El hombre que sobrevive al germen de su propia destrucción, presente intrínsecamente en su ser, tiene una deuda inmensa con la Madre Tierra por un lado y con una gran mujer por el otro. Con la primera porque es una síntesis perfecta de todos los reinos de la Naturaleza (mineral, vegetal, animal y racional). Con la segunda porque es esta gran mujer quien me sirvió de apoyo y me inspiró espontáneamente los principios que forman el fundamento de una Cultura universal.

La mujer que acabó con mi machismo egoísta y me enseñó a respetar el espíritu Femenino cósmico, detentador de los arcanos del Amor Materno, la procreación y la protección total de la vida.

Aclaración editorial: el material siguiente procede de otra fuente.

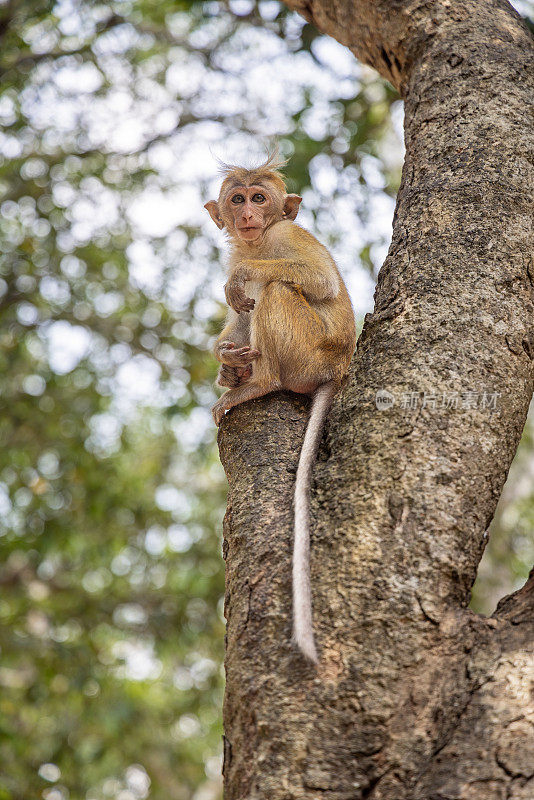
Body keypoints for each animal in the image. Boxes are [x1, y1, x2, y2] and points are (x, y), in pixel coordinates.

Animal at [204, 150, 356, 664]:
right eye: (237, 199)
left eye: (260, 198)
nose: (248, 215)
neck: (257, 242)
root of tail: (338, 367)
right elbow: (236, 318)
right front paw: (224, 360)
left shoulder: (282, 237)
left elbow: (317, 278)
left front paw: (238, 280)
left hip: (307, 351)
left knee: (275, 290)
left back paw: (256, 385)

¡Qué mujer! Sin ella nada de lo que está enunciado aquí como principio de una humana Cultura universal hubiera sido posible. Ella, preocupada por su memoria terrestre, me obligó a escribirlo y editarlo todo de golpe. Del principio de nuestra relación hasta el final. Porque su nombre es una institución en el mundo del Séptimo Arte del siglo XX.

Paradoja viviente del más apasionado corazón unido a la clase de una gran dama de la más exquisita presencia, nunca se apoyó en el escándalo para imponer su inmenso talento artístico. Siempre rechazó la idea de publicar estas memorias tanto por su derecho a la intimidad como para evitar habladurías y malas interpretaciones. Pero finalmente accedió a sacrificar su privacidad por el profundo lazo de Amor y devoción religiosa que la une a la Madre Tierra.

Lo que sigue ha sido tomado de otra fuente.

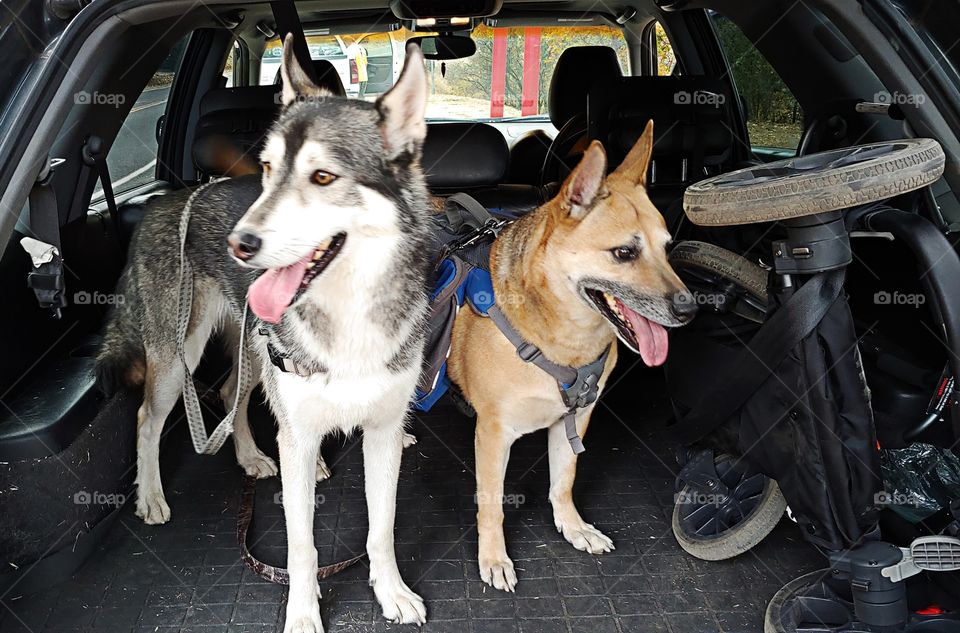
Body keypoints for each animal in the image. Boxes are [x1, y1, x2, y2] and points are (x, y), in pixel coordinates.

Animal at [446, 121, 692, 592]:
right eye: (624, 253)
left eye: (668, 248)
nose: (692, 310)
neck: (565, 337)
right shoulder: (493, 433)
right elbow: (493, 504)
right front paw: (494, 557)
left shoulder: (576, 418)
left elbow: (564, 481)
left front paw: (573, 527)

Ella inaugura una nueva época para la humanidad: la de la abierta comunicación con el Más Allá del hombre que deja este mundo físico e ingresa en un mundo psíquico. Porque es necesario conocer nuestra verdadera dimensión cósmica, universal antes que los “Destructores de la Tierra” realicen su malvado designio de degradación del espíritu humano.